Tips for Moving a Shed Yourself
Moving a shed is not to be taken lightly. Much planning is needed to help the process go smoothly. In fact, the more you plan it, the less of a headache you’ll have when moving day comes — this is especially true if you are planning the move yourself. Here are some tips to help you make the process as easy as possible.
Ensure That the New Location Is Level and Has Sufficient Space
It’s best to first ensure that the new site has sufficient space, drainage, and level ground before committing to a move. The shed should be easily accessible so that it won’t obstruct your outdoor space. Also check to make sure that the new area is clear of gas and water lines, as well as any gas tanks. You should also check for roadblocks such as inground sprinkler systems, covered pavement, or forgotten oil tanks.
Clean Out the Shed
Before moving, remove all items inside your shed and surrounding it. Everything from lawn equipment and compost to patio furniture and tools should be taken out of it. To be able to lift the shed with a regular floor jack, it must be empty.
It’s also a good idea to clean the shed by vacuuming out all debris and dust and cleaning it thoroughly before you move it.
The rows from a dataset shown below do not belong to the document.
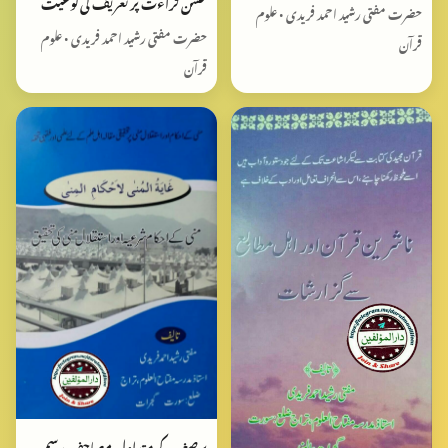
حسن قراءت پر تعریف کی نوعیت
حضرت مفتی رشید احمد فریدی • علوم
حضرت مفتی رشید احمد فریدی • علوم
قرآن
قرآن
برصغیر کے متداول مصاحف رسم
Also, check to see if there are any areas where the shed can be disassembled, as this may make it easier to move in some cases.
Ensure the Moving Surface Is Level
If you’re planning to move the shed yourself, make sure that you’ve created a ramp or other smooth surface to lift the shed onto. To create a simple wood track, you can place some 2×4 wooden planks on the trailer or load them beneath the shed after lifting it.
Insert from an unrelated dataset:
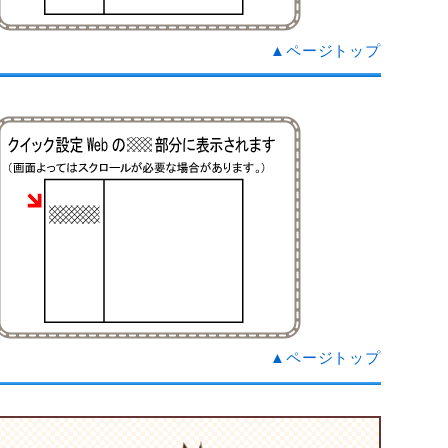
▲ページトップ
▲ページトップ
The track will allow the rollers to move freely and make pushing easier for you and your team. When doing this, be sure to check for overhead obstacles such as power lines and tree branches that may be low to the ground.
If you can spare a few hundred bucks, it may be best to have professionals move your shed for you. This service is no different than other professional moving services such as piano movers, car shippers, and Furniture movies. It requires expertise and a fair amount of physical labor.
It’s always best to plan to move ahead of time and ensure that the shed will fit appropriately at your new location. Getting a few different quotes is the best way to get an idea of the average price range you can expect to pay for the move and expect to pay more for heavier sheds and for long-distance moves.